Early Life: Nero was a Roman Emperor born in 37 AD who ruled Roman Empire from 54 to 68 AD. He came from an imperial background. His mother Agrippina the Younger was a sister of Emperor Caligula and Nero himself was a great nephew of Emperor Claudius. He was also related to famous Roman politician and general, Mark Antony. During the reign of his uncle Caligula, Nero and his mother were sent on a forced exile after they fell out of favor with Caligula. After the assassination of Caligula, Claudius ascended to throne and married Nero’s mother.
Ascension to Throne: Emperor Claudius had two sons from previous marriages and after marrying Agrippina, he also adopted Nero as his son. One of his sons died at a young age and while the other son, Britannicus lived, Claudius preferred Nero over him. He groomed and appointed Nero as his heir. After Claudius died in 54 AD, Nero became the Roman emperor. At the time of his ascension, Nero was only 17 years old and was the youngest Roman Emperor until that time.
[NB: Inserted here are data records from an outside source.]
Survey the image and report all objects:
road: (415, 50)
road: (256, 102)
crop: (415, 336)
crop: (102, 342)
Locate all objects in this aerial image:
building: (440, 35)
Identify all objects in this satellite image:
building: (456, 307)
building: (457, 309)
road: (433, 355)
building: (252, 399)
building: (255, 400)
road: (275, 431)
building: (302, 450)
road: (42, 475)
Reign as Emperor: The initial years of Nero’s rule were marred by the struggle for control and influence between his mother Agrippina and his close advisors Seneca and Burrus. Agrippina’s desire to exercise greater authority in matters of state resulted in strained relations between her and Nero. Nero had a special liking for arts and architecture. He built many theaters and participated in acting and singing activities.
While he is infamous for playing fiddle while Rome burnt (Great Fire of Rome- 64 AD), some historians believe that he in fact did all he could to help victims of fire and initiated a huge rescue and relief effort. Many historians wrote that Nero was popular among common people for his generosity and decrees in favor of poor, while rich and powerful despised him.
Many historians however, describe him as unjust, cruel and temperamental. Some historians have described him in a more positive way. Historian Josephus has written that accurate depiction of Nero in history has been compromised by either those historians who had a blind hatred for him or those who gained favors from him.
Important Events during Nero’s Reign: Early years of Nero’s reign were lost in a power struggle between his mother and his close advisors. Agrippina, after failing to control Nero, even tried to install her step son Britannicus as emperor. However, Britannicus died under suspicious circumstances before he could be declared an adult. The menace ended with Agrippina’s execution, ordered by Nero.
He then consolidated his power base. During his reign Rome fought a five year long war with Parthia (58-63 AD), quelled a British revolt (60-61 AD) and fought the First Roman-Jewish war (66-70 AD), which ended after Nero’s death.
Revolt Against Nero and His Death: In 68 AD two of Nero’s influential governors Vindex and Galba revolted against his taxation policies and joined hands against him.
While Nero’s loyal forces defeated and killed Vindex, Galba grew strong and popular and even Nero’s army generals and officers stopped taking orders from him. Nero lost all support in Rome and Senate also declared him a public enemy. Nero ran away from Rome with few close aides and in face of approaching enemy forces, made his personal secretary,Epaphroditos kill him before he could be arrested. He was the first Roman emperor to commit suicide.
With his death, the Julio-Claudian dynasty also ended.
Legacy: While many historians have a negative opinion of Nero, some historians have written about positive aspects of his rule and personality. He is however, widely considered as the first sponsor of state persecution of Christians. He is also alleged by some as the killer of apostles Paul and Peter. Early Christian writers portrayed him as the anti-Christ who will come back and bring destruction.